Hybrid quantum chemical studies for the methanol formation reaction assisted by the proton transfer mechanism in supercritical water:: CH3Cl+nH2O→CH3OH+HCl+(n-1)H2O

The proton transfer along the chain of hydrogen bonds is involved in many chemical reactions in aqueous solution and known to play a decisive role. We have performed the hybrid quantum chemical simulations for the methanol formation reaction catalyzed by the proton transfer mechanism [CH3Cl+nH(2)O-->CH3OH+HCl+(n-1)H2O, n=3] in supercritical water (SCW) to investigate the role of water solvent on the reaction. In the simulation, the electronic state of the chemically active solutes (CH3Cl+3H(2)O) has been determined quantum mechanically, while the static water solvent has been represented by a classical model. The activation free energy for the water-catalytic reaction in SCW has been found to be 9.6 kcal/mol, which is much lower than that in the gas phase (29.2 kcal/mol).

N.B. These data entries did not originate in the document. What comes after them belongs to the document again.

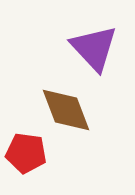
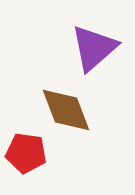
purple triangle: rotated 32 degrees clockwise
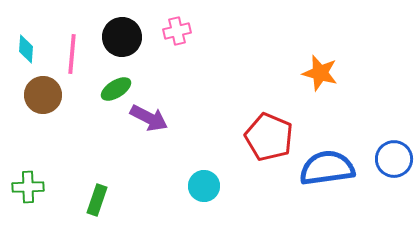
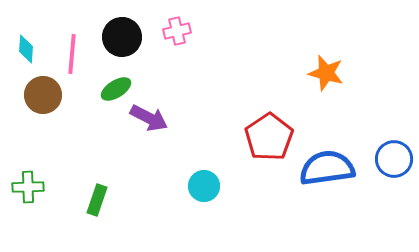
orange star: moved 6 px right
red pentagon: rotated 15 degrees clockwise
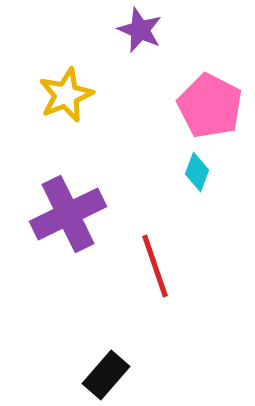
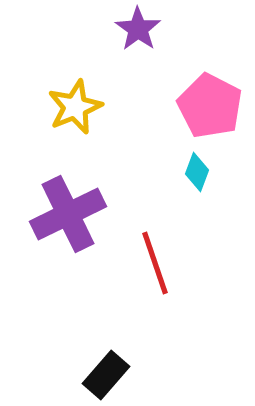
purple star: moved 2 px left, 1 px up; rotated 12 degrees clockwise
yellow star: moved 9 px right, 12 px down
red line: moved 3 px up
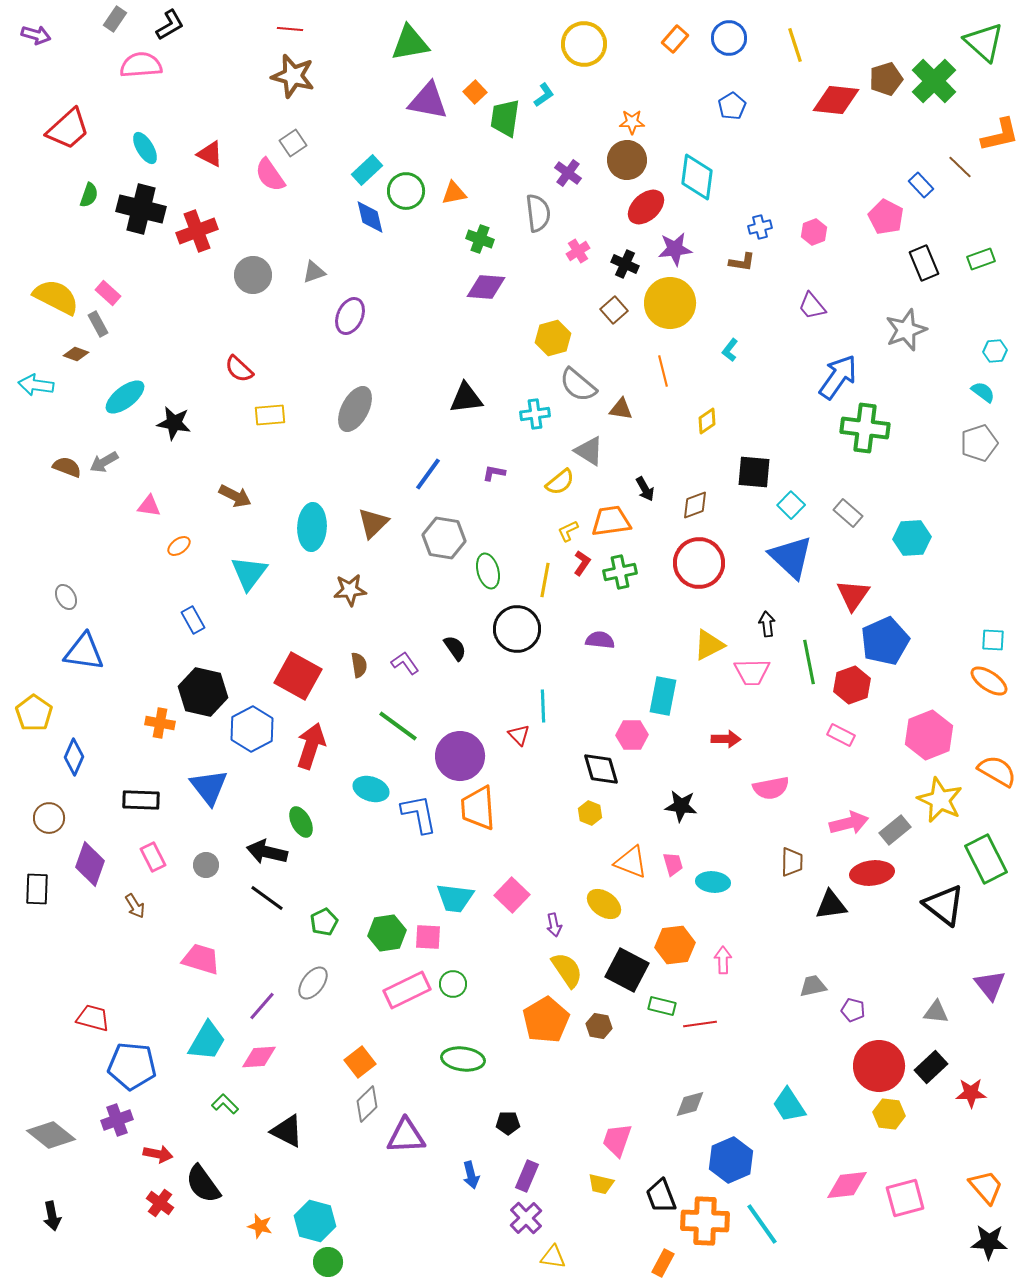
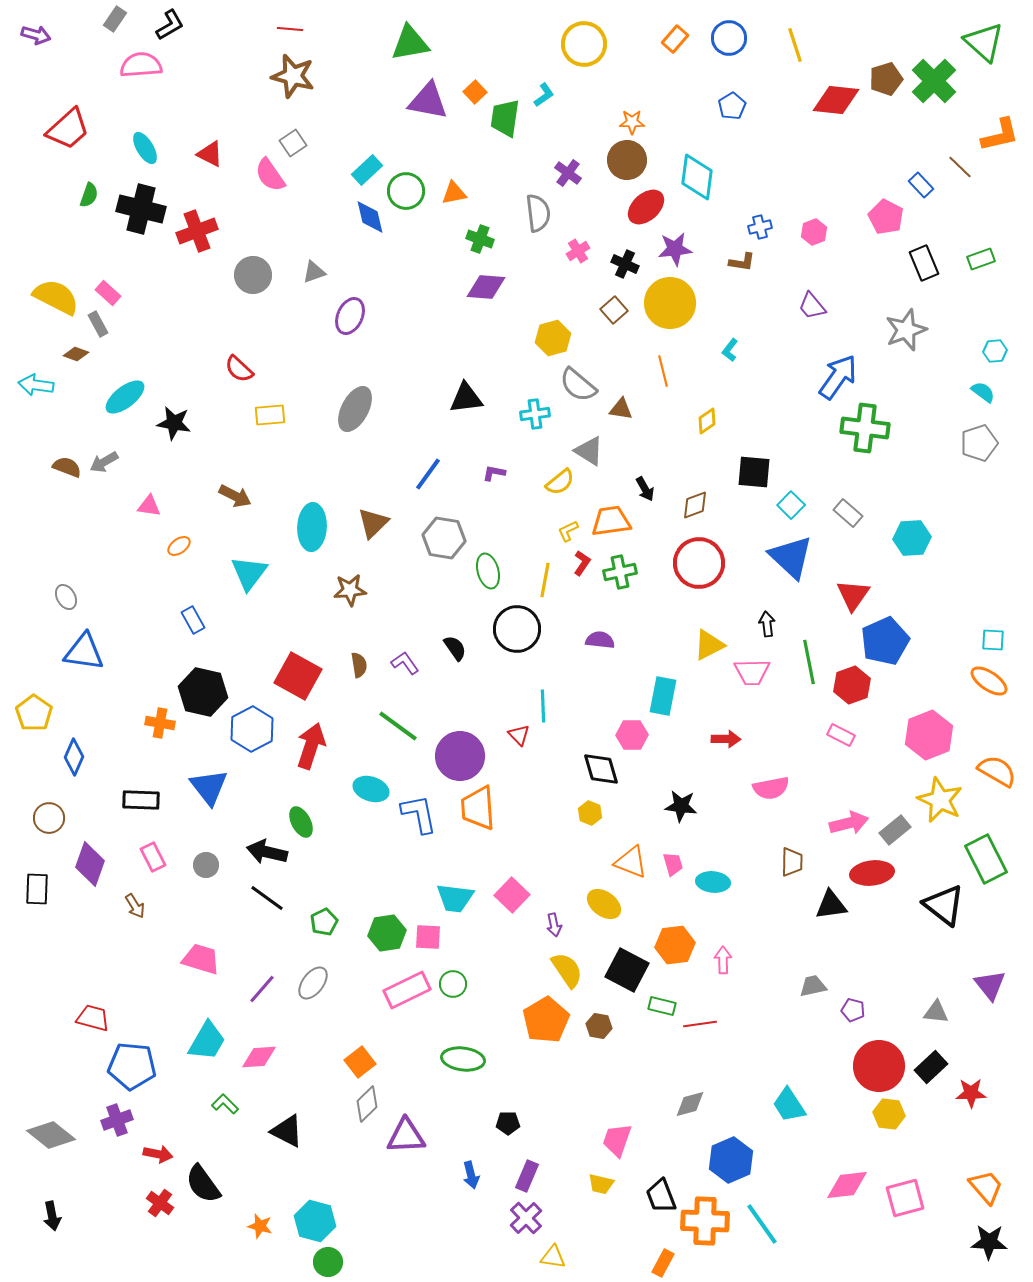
purple line at (262, 1006): moved 17 px up
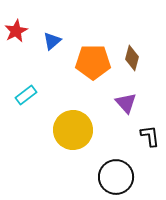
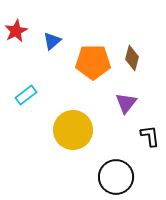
purple triangle: rotated 20 degrees clockwise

The fractional charge analysis has revealed that the notable charge separation in the solute complex takes place at the transition state (TS) and the resulting huge dipole gives rise to the considerable stabilization of the TS as compared to the reactant. It has been shown that the reaction assisted by the proton transfer mechanism is energetically much favored than the ionic S(N)2 reaction (CH3Cl+OH--->CH3OH+Cl-, 18.8 kcal/mol). The present calculations suggest that the proton migrations through the chain of hydrogen bonds can be regarded as a probable candidate responsible for the anomalous reactivities observed in SCW. (C) 2003 American Institute of Physics.